Tanja Šarčević,Alicja Karlowicz,Rudolf Mayer,Ricardo Baeza-Yates,Andreas Rauber
2024-04-22
Abstract:Large Generative AI (GAI) models have the unparalleled ability to generate text, images, audio, and other forms of media that are increasingly indistinguishable from human-generated content. As these models often train on publicly available data, including copyrighted materials, art and other creative works, they inadvertently risk violating copyright and misappropriation of intellectual property (IP). Due to the rapid development of generative AI technology and pressing ethical considerations from stakeholders, protective mechanisms and techniques are emerging at a high pace but lack systematisation. In this paper, we study the concerns regarding the intellectual property rights of training data and specifically focus on the properties of generative models that enable misuse leading to potential IP violations. Then we propose a taxonomy that leads to a systematic review of technical solutions for safeguarding the data from intellectual property violations in GAI.
Computers and Society,Artificial Intelligence
What problem does this paper attempt to address?

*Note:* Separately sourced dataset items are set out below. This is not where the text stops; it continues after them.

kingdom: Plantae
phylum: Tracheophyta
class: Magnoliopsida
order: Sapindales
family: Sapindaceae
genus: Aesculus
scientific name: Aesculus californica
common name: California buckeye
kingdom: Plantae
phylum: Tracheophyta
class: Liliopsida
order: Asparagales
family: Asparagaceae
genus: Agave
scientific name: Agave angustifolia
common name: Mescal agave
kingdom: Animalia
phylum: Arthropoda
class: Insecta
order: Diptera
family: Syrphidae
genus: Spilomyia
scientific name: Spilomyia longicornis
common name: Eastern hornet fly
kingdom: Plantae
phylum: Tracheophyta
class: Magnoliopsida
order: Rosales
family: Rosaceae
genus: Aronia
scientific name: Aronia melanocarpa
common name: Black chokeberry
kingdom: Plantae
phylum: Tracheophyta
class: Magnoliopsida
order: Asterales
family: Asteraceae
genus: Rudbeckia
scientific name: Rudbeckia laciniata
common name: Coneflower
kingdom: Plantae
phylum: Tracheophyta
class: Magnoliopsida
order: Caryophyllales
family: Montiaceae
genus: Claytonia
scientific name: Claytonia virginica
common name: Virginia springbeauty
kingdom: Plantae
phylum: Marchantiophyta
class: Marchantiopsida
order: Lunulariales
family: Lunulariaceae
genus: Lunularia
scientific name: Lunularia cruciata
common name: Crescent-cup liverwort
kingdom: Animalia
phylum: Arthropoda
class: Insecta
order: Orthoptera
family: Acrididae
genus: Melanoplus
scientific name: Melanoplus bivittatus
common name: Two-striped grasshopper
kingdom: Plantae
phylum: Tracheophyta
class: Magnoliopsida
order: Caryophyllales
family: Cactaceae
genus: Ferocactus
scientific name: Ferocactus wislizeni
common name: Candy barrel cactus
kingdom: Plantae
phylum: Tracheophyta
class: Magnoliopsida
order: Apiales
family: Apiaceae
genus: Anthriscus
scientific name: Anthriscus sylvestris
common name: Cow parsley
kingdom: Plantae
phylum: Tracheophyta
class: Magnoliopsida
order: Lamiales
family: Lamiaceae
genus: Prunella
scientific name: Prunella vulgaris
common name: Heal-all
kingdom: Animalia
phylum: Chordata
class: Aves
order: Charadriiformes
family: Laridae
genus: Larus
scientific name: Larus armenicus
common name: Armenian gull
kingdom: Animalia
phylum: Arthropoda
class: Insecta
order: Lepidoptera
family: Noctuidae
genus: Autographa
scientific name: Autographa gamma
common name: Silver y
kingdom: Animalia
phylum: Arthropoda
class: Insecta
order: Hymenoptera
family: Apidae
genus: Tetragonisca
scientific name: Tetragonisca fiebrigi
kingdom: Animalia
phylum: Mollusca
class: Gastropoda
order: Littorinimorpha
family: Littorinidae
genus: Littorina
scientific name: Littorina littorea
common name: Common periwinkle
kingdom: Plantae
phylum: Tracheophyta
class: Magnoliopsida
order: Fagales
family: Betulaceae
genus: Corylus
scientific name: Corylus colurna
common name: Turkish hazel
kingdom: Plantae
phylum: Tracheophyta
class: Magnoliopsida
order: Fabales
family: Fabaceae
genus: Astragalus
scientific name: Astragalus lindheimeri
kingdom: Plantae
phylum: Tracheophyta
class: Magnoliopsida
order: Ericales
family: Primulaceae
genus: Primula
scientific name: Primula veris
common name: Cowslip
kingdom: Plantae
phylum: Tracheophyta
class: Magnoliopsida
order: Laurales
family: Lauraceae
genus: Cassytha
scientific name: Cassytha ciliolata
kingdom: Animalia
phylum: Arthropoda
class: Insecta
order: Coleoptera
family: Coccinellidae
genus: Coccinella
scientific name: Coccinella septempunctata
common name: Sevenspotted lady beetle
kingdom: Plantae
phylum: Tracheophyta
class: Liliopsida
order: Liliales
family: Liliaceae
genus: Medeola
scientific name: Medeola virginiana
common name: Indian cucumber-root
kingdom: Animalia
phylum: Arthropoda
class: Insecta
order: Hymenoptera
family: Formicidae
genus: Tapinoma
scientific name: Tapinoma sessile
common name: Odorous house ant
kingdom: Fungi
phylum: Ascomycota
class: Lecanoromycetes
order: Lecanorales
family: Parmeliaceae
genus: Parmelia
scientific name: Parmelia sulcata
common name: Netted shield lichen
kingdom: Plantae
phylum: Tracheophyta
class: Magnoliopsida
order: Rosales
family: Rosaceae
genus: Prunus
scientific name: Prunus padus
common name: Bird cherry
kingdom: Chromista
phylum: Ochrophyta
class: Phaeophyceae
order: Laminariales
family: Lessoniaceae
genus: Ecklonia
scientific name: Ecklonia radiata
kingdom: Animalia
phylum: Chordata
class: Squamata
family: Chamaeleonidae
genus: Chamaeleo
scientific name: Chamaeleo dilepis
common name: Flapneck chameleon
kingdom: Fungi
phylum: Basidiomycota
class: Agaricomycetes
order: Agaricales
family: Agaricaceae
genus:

The problem this paper attempts to address is the potential infringement of Intellectual Property (IP) during the training process of Generative AI (GAI). Specifically, since GAI models typically utilize publicly available data for training, which includes copyrighted materials, artworks, and other creative works, there is a risk of inadvertently infringing on copyrights and improperly using intellectual property. The paper focuses on how the characteristics of generative models can lead to such misuse and proposes a taxonomy to systematically review technical solutions aimed at protecting training data from IP infringement. The main contributions of the paper include: - Reviewing the potential IP infringement situations in GAI model training data; - Systematically reviewing technical solutions to protect the intellectual property of content used to train large GAI models; - Proposing a classification and taxonomy of IP protection methods; - Discussing policies and practices surrounding GAI IP issues. Through these contributions, the paper aims to fill the current gap in the systematic description of technical solutions and provide researchers and practitioners with a comprehensive perspective to better understand and address IP challenges in the GAI field.